16 de enero

Hace rato que me siento frustrado por mis resultados a la hora de correr. Nunca fui ni maratonista, ni un apasionado del running, como ya expliqué, pero al compararme con los logros personales de otros años me noto en franca decadencia. Hace apenas cuatro años, o poco más, corría a una velocidad de cinco minutos y diez segundos por kilómetro. Creo que fue mi récord. Cualquiera que tenga una mínima noción del tema sabría que no es una marca demasiado destacable, y que entra en el pelotón de los números dignos. Para mí, que entrar al pelotón de los números dignos me había costado años de cambios de hábitos alimenticios y de formas de vida, era poco menos que sentirme Usain Bolt.

Ahora, en el mejor de los casos, rondo los cinco minutos y cuarenta o cincuenta segundos, lo que para cualquiera que no tenga una mínima noción del tema significaría una diferencia ínfima, pero los que saben que cinco minutos diez es una marca relativamente digna saben también que casi seis minutos por vuelta, para un cuerpo como el mío, es poco menos que cuestionable. Aún así, todavía intento salir a correr sin tener en cuenta el tiempo, ni compararme con los demás cuerpos trabajados y atléticos que rondan los parques. La comparación conmigo mismo ya es más que suficiente.

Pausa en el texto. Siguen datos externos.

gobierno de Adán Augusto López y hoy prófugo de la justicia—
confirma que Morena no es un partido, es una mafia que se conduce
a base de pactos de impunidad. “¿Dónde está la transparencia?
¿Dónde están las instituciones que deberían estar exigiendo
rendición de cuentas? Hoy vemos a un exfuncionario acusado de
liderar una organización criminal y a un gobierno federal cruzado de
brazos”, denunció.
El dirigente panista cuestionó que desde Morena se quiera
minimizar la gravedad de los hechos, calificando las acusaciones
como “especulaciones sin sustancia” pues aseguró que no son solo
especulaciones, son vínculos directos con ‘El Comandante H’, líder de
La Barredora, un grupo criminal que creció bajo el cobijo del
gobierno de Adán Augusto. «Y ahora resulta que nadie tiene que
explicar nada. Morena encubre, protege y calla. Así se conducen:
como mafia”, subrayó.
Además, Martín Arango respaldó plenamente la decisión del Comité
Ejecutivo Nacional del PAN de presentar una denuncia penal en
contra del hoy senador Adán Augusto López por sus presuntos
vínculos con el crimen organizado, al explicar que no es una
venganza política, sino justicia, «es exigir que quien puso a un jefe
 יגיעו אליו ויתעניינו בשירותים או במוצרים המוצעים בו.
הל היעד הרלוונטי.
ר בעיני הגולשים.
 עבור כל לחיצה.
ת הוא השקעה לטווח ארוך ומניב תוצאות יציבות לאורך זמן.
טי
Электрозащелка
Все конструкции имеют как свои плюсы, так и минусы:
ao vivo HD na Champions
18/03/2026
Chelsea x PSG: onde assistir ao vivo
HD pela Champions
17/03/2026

Cuando murió Ana pensé que una de las maneras de evadirme del tiempo podía ser abrazarme a la actividad física. Pero no fue el caso. Ahora, que estoy intentando rencauzar esa idea, me doy lejos de lo lejana que me queda.

Para mejorar mi rendimiento, ayer lunes me propuse no tomar alcohol durante el resto de la semana. Pero hoy fue martes, trabajé, me estresé de manera habitual con la ansiedad de Carlos, olí los eructos de Pablo e insulté las líneas telefónicas que entrecortaban los llamados con los entrevistados. Y, un martes, todo eso es demasiado. Así como expuse mi teoría de que el jueves es el mejor día de la semana, no tengo dudas de que el peor es el martes. Quizás el domingo sea el más triste, el lunes el más pesado, pero el martes… El martes no tiene ni siquiera esa personalidad. El miércoles, al menos, es mitad de semana. El jueves ya se palpita el viernes, que es el más festejado, y el sábado es el día bendito. Pero el martes… El martes no existe.

Así que, a menos de veinticuatro horas de jurarme no tomar alcohol por las próximas noventa y seis, me sirvo un whisky y escribo estos cinco párrafos breves, para cumplir con Geraldine, o conmigo, o con Ana, o quién sabe con quién, y me voy a dormir, que mañana ya es mitad de semana.